The problem: Report, copied in full, each line of the records below that contains the string "family". Case counts.

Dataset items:
********

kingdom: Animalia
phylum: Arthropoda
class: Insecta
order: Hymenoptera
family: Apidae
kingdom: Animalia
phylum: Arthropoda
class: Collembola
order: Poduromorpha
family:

********

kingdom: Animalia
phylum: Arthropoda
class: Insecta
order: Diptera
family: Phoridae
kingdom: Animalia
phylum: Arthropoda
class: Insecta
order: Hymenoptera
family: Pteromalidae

********

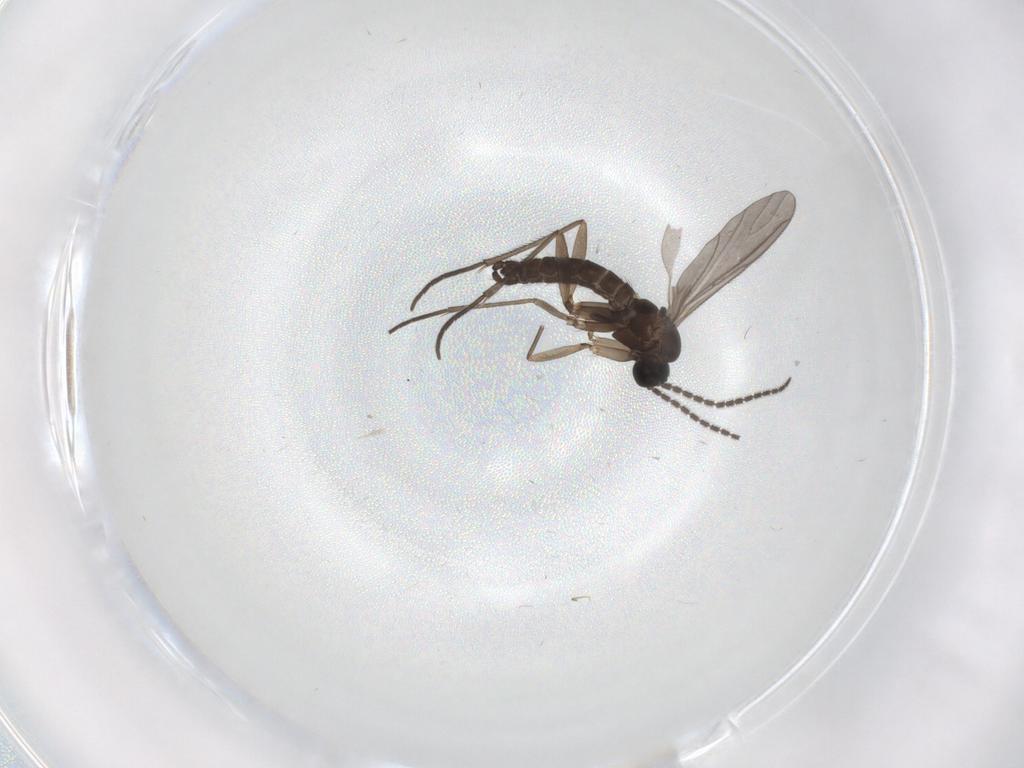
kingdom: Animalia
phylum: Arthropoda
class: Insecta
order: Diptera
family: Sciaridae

********

Solution to this task:
family: Apidae
family:
family: Phoridae
family: Pteromalidae
family: Sciaridae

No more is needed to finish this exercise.